## [EXERCISE GOAL]
Please copy every record below exactly, leaving out the pictures.

## [RECORD SET]
***

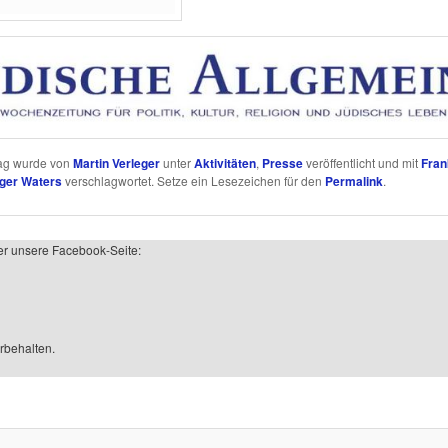
rag wurde von
Martin Verleger
unter
Aktivitäten
,
Presse
veröffentlicht und mit
Fran
ger Waters
verschlagwortet. Setze ein Lesezeichen für den
Permalink
.
er unsere Facebook-Seite:
rbehalten.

***

## [SOLUTION FOR THIS TASK]
rag wurde von
Martin Verleger
unter
Aktivitäten
,
Presse
veröffentlicht und mit
Fran
ger Waters
verschlagwortet. Setze ein Lesezeichen für den
Permalink
.
er unsere Facebook-Seite:
rbehalten.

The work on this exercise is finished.